ImprovementLong7141•
It’s not unheard of for a language to use different language for eleven and twelve compared to the rest of the teens. Greek does it differently as well: eleven is en-deka, twelve is do-deka, and then the rest of the teens change it up - thirteen is deka-tria, fourteen is deka-tesera, and all of the rest of the teens follow that pattern of deka- instead of -deka.
KiwasiGames•
It’s all fucked up for historical reasons. Fixing it would significantly boost kids mathematics learning across the English speaking world.
VerbingNoun413•
This is one of the few cases where English isn't the worst offender. The French word for 96 translates to "four twenties and sixteen".
OldGroan•
At one point people would count on their knuckles. Four fingers three segments meant you could go to twelve.

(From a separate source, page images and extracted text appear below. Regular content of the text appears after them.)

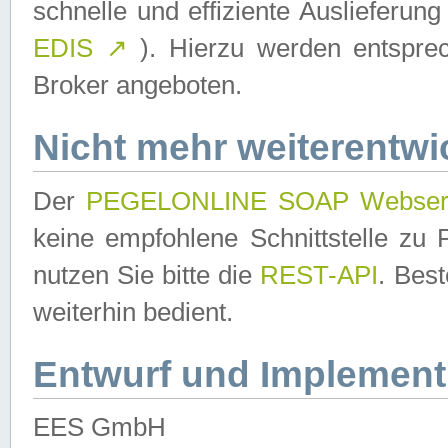
schnelle und effiziente Auslieferun
EDIS
↗
). Hierzu werden entspr
Broker angeboten.
Nicht mehr weiterentwi
Der
PEGELONLINE SOAP Webser
keine empfohlene Schnittstelle z
nutzen Sie bitte die
REST-API
. Bes
weiterhin bedient.
Entwurf und Implement
EES GmbH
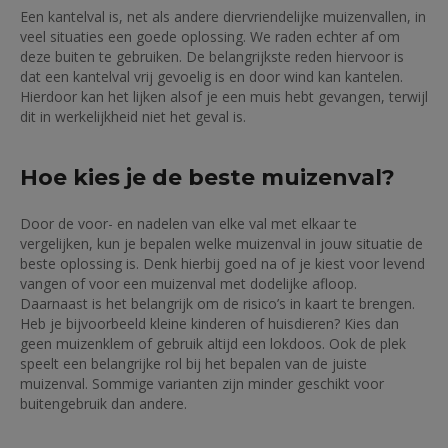
Een kantelval is, net als andere diervriendelijke muizenvallen, in
veel situaties een goede oplossing. We raden echter af om
deze buiten te gebruiken. De belangrijkste reden hiervoor is
dat een kantelval vrij gevoelig is en door wind kan kantelen.
Hierdoor kan het lijken alsof je een muis hebt gevangen, terwijl
dit in werkelijkheid niet het geval is.
Hoe kies je de beste muizenval?
Door de voor- en nadelen van elke val met elkaar te
vergelijken, kun je bepalen welke muizenval in jouw situatie de
beste oplossing is. Denk hierbij goed na of je kiest voor levend
vangen of voor een muizenval met dodelijke afloop.
Daarnaast is het belangrijk om de risico’s in kaart te brengen.
Heb je bijvoorbeeld kleine kinderen of huisdieren? Kies dan
geen muizenklem of gebruik altijd een lokdoos. Ook de plek
speelt een belangrijke rol bij het bepalen van de juiste
muizenval. Sommige varianten zijn minder geschikt voor
buitengebruik dan andere.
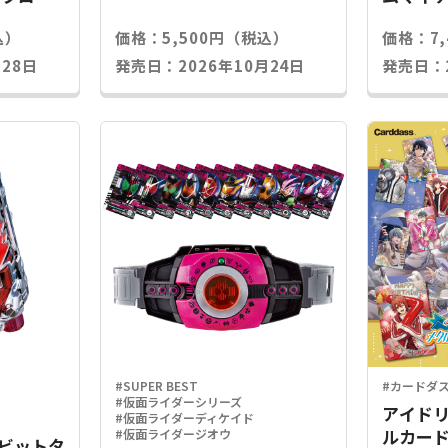
込）
価格：5,500円（税込）
価格：7
28日
発売日：2026年10月24日
発売日：2
#SUPER BEST
#カードダ
#仮面ライダーシリーズ
アイドリ
#仮面ライダーディケイド
ルカード
#仮面ライダージオウ
Xラビットタ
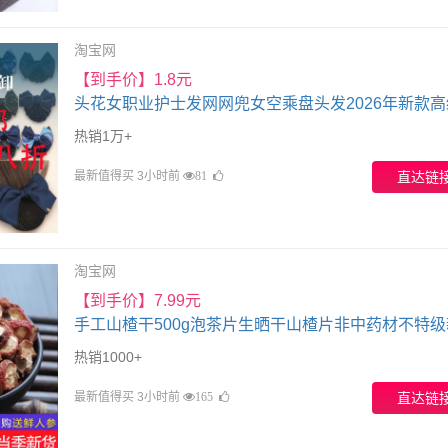
淘宝网
【到手价】1.8元
头花女职业护士发网网兜女空乘盘头发2026年新款高
饰银行发饰
热销1万+
最新值得买 3小时前
直达链
81
淘宝网
【到手价】7.99元
手工山楂干500g泡茶片生晒干山楂片非中药材不特级
山渣干泡水
热销1000+
最新值得买 3小时前
直达链
165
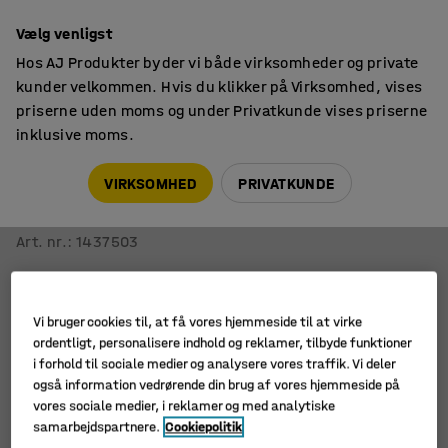
14 dages returret
Vælg venligst
Hos AJ Produkter byder vi både virksomheder og private
kunder velkommen. Hvis du klikker på Virksomhed, vises
priserne uden moms og under Privatkunde vises priserne
inklusive moms.
BJ
Soffor
VIRKSOMHED
PRIVATKUNDE
Sofa NEO
3-personers, mørkeblå
Art. nr.
:
1437503
Vi bruger cookies til, at få vores hjemmeside til at virke
ordentligt, personalisere indhold og reklamer, tilbyde funktioner
i forhold til sociale medier og analysere vores traffik. Vi deler
også information vedrørende din brug af vores hjemmeside på
vores sociale medier, i reklamer og med analytiske
samarbejdspartnere.
Cookiepolitik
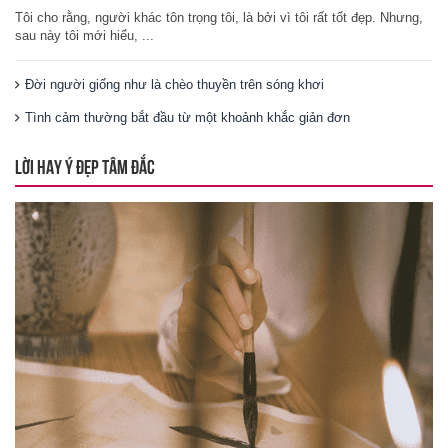
Tôi cho rằng, người khác tôn trọng tôi, là bởi vì tôi rất tốt đẹp. Nhưng,
sau này tôi mới hiểu, ...
Đời người giống như là chèo thuyền trên sóng khơi
Tình cảm thường bắt đầu từ một khoảnh khắc giản đơn
LỜI HAY Ý ĐẸP TÂM ĐẮC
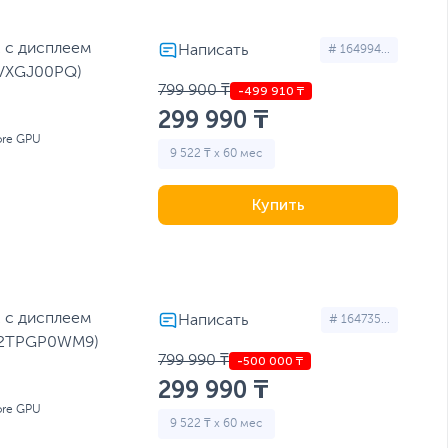
1 с дисплеем
# 164994...
V7VXGJ00PQ)
799 900 ₸
299 990 ₸
ore GPU
9 522 ₸ x 60 мес
Купить
1 с дисплеем
# 164735...
SW2TPGP0WM9)
799 990 ₸
299 990 ₸
ore GPU
9 522 ₸ x 60 мес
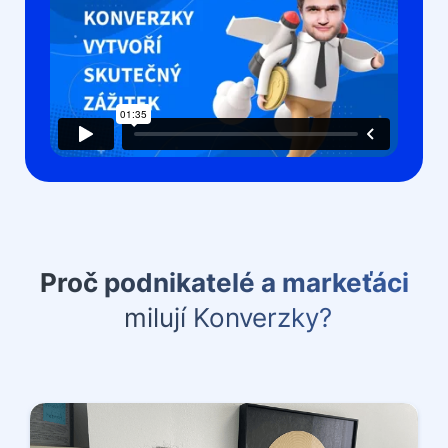
Proč podnikatelé a markeťáci
milují Konverzky?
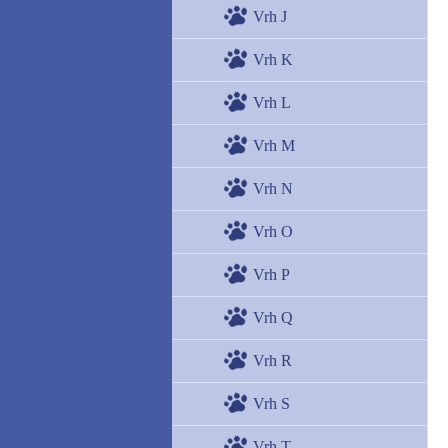
Vrh J
Vrh K
Vrh L
Vrh M
Vrh N
Vrh O
Vrh P
Vrh Q
Vrh R
Vrh S
Vrh T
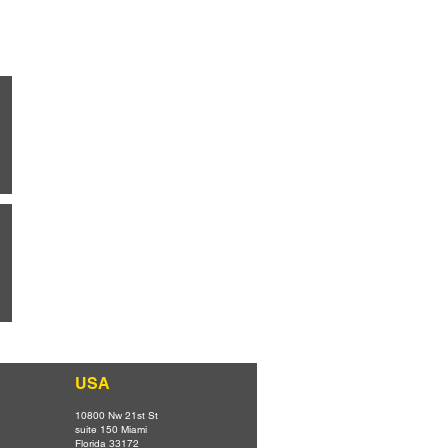
USA
10800 Nw 21st St
suite 150 Miami
Florida 33172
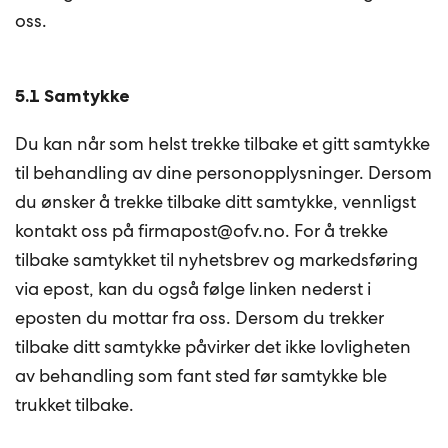
oss.
5.1 Samtykke
Du kan når som helst trekke tilbake et gitt samtykke
til behandling av dine personopplysninger. Dersom
du ønsker å trekke tilbake ditt samtykke, vennligst
kontakt oss på firmapost@ofv.no. For å trekke
tilbake samtykket til nyhetsbrev og markedsføring
via epost, kan du også følge linken nederst i
eposten du mottar fra oss. Dersom du trekker
tilbake ditt samtykke påvirker det ikke lovligheten
av behandling som fant sted før samtykke ble
trukket tilbake.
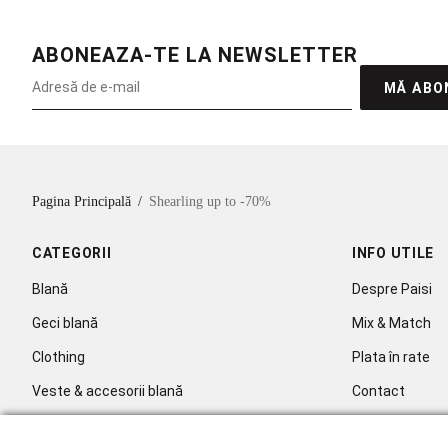
ABONEAZA-TE LA NEWSLETTER
MĂ ABO
Pagina Principală
/
Shearling up to -70%
CATEGORII
INFO UTILE
Blană
Despre Paisi
Geci blană
Mix & Match
Clothing
Plata în rate
Veste & accesorii blană
Contact
Celebritati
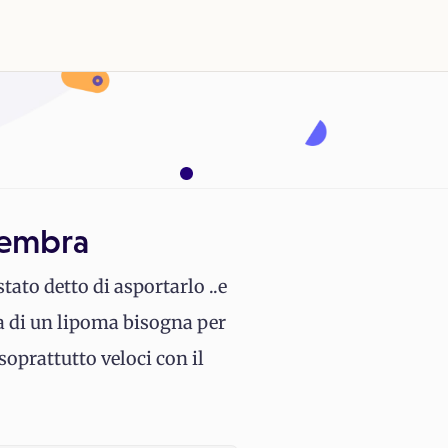
sembra
ato detto di asportarlo ..e
ta di un lipoma bisogna per
soprattutto veloci con il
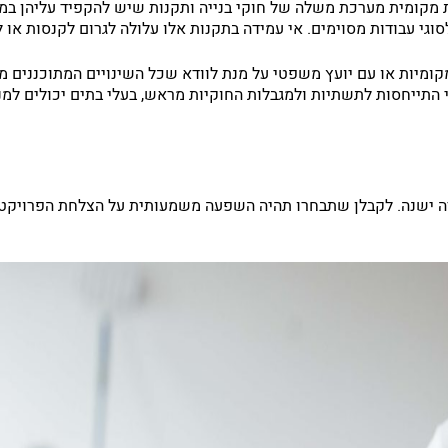
מקומית מערכת משלה של חוקי בנייה ותקנות שיש להקפיד עליהן במהלך
וגי עבודות מסוימים. אי עמידה בתקנות אלו עלולה לגרום לקנסות או
קומיות או עם יועץ משפטי על מנת לוודא שכל השינויים המתוכננים מ
י התייחסות לתשתיות ולמגבלות החוקיות מראש, בעלי בתים יכולים למ
ה ישנה. לקבלן שתבחרו תהיה השפעה משמעותית על הצלחת הפרויקט, 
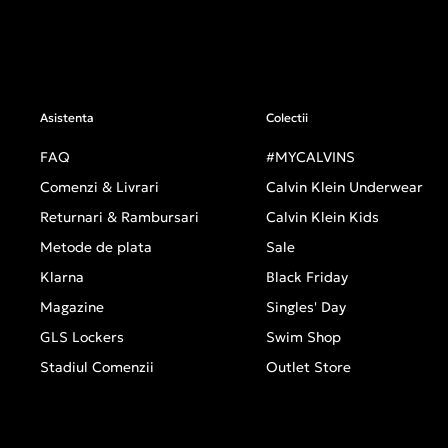
Asistenta
Colectii
FAQ
#MYCALVINS
Comenzi & Livrari
Calvin Klein Underwear
Returnari & Rambursari
Calvin Klein Kids
Metode de plata
Sale
Klarna
Black Friday
Magazine
Singles' Day
GLS Lockers
Swim Shop
Stadiul Comenzii
Outlet Store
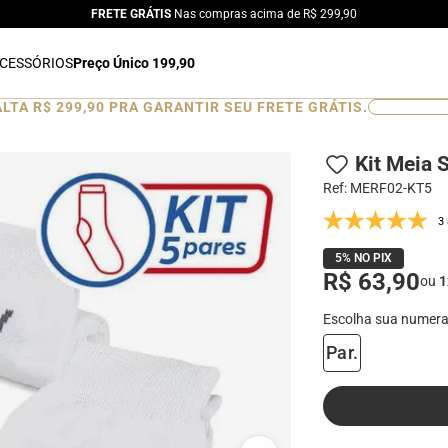
FRETE GRÁTIS
Nas compras acima de R$ 299,90
CESSÓRIOS
Preço Único 199,90
ALTA
R$ 299,90
PRA GARANTIR SEU FRETE GRÁTIS.
0
%
Kit Meia 
Ref
:
MERF02-KT5
3
5% NO PIX
R$ 63,90
ou
1
Par.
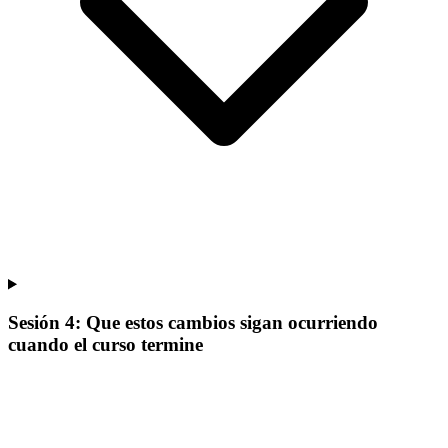
Sesión 4: Que estos cambios sigan ocurriendo
cuando el curso termine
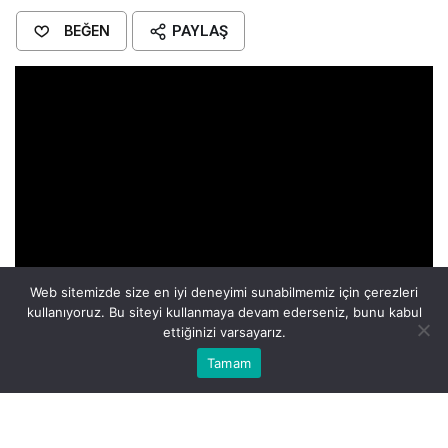
BEĞEN
PAYLAŞ
Web sitemizde size en iyi deneyimi sunabilmemiz için çerezleri
kullanıyoruz. Bu siteyi kullanmaya devam ederseniz, bunu kabul
ettiğinizi varsayarız.
Bu web sitesinde en iyi deneyimi yaşamanızı sağlamak için
Tamam
Anasayfa
Akış
Eczaneler
Trafik
Kabul
çerezler kullanılmaktadır.
Atlar, tarih boyunca güç ve özgürlüğün sembolü
olmuştur. Bir adamın at üzerinde görülmesi, rüya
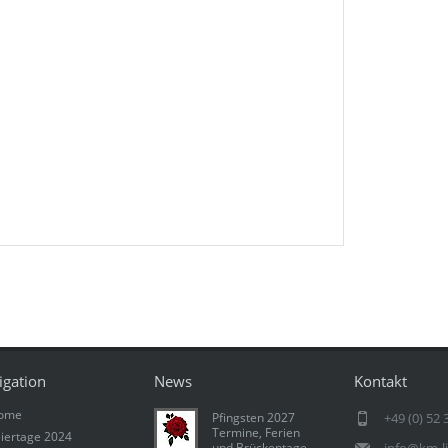
igation
News
Kontakt
ome
Pfingsten 2027
+49 (0) 52 
Termine, Ferien
iertage 2024
und Brückentage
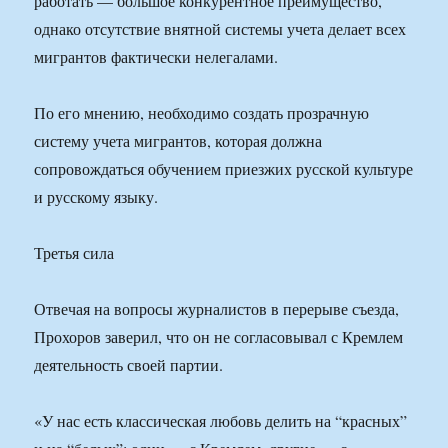
работать — большое конкурентное преимущество,
однако отсутствие внятной системы учета делает всех
мигрантов фактически нелегалами.
По его мнению, необходимо создать прозрачную
систему учета мигрантов, которая должна
сопровождаться обучением приезжих русской культуре
и русскому языку.
Третья сила
Отвечая на вопросы журналистов в перерыве съезда,
Прохоров заверил, что он не согласовывал с Кремлем
деятельность своей партии.
«У нас есть классическая любовь делить на “красных”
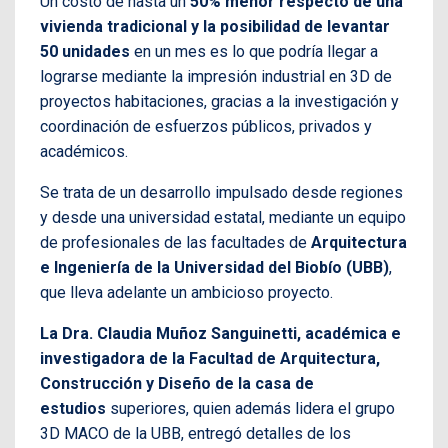
Un costo de hasta un
50% menor respecto de una
vivienda tradicional y la posibilidad de levantar
50 unidades
en un mes es lo que podría llegar a
lograrse mediante la impresión industrial en 3D de
proyectos habitaciones, gracias a la investigación y
coordinación de esfuerzos públicos, privados y
académicos.
Se trata de un desarrollo impulsado desde regiones
y desde una universidad estatal, mediante un equipo
de profesionales de las facultades de
Arquitectura
e Ingeniería de la Universidad del Biobío (UBB)
,
que lleva adelante un ambicioso proyecto.
La Dra. Claudia Muñoz Sanguinetti, académica e
investigadora de la Facultad de Arquitectura,
Construcción y Diseño de la casa de
estudios
superiores, quien además lidera el grupo
3D MACO de la UBB, entregó detalles de los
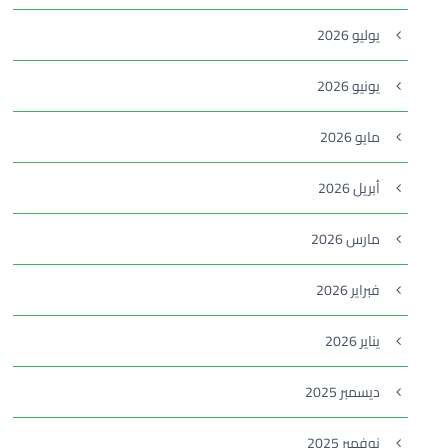
يوليو 2026
يونيو 2026
مايو 2026
أبريل 2026
مارس 2026
فبراير 2026
يناير 2026
ديسمبر 2025
نوفمبر 2025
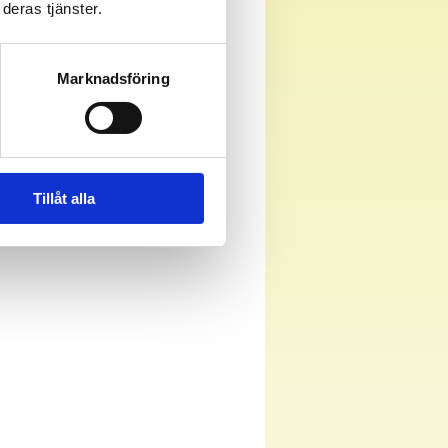
deras tjänster.
Marknadsföring
Tillåt alla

As it was common to use this method word usage conformed. Another post here describes the ten and one left over and ten and two left over.  I have always found this interesting because in French they go all the way up to sixteen before they go ten-seven ten-eight ten-nine. We on the other hand start at thirteen. I would be interested in finding a practical explantation how the French adopted another four numbers.
fairydommother•
Listen, I hear you, but I refuse to answer until someone holds French and Danish accountable for their counting crimes.
Grabsac•
You're lucky. This crap goes up to sixteen in french.
WoodyTheWorker•
Because 12 is a natural counting base on one's digits (finger bones). People without school education didn't care about decimal system, they used dozens to count things.
OllieFromCairo•
Proto-Germanic formed the numbers 11 and 12 from a ten-count numbering system. 11 was “ainalif” and 12 was “twalif” which meant “one left over” and “two left over” respectively. 12 was the number you had if pulled out a group of 10 and had two left over. Regular sound changes morphed those words to “eleven” and “twelve” over the last ~2000 years. 13 - 19 used the form “3-10, 4-10, 5-10 (“þritehun, fedurtehun, fimftehun”) etc., which English still does. We don’t know why Proto-Germanic treated 11 and 12 differently, but it’s not the only European language that does that. Multiples of ten were literally “two tens (twai tigiwiz), three tens (þrīz tigiwiz), four tens (fedwōr tigiwiz), etc.” “Tigiwiz” (literally “tens”) got shortened in the various Germanic languages, to “-ty” in the case of English.
ReddJudicata•
Don’t use logic and reason with English. This is one of those “because it is” things. It’s an inherited and very old part of the language that doesn’t make sense any longer.
CanisLupusBruh•
Mostly because English is figuratively the jack sparrow of languages. It waltzes around, mostly drunk, plundering whatever it feels like even from non-latin based languages like itself.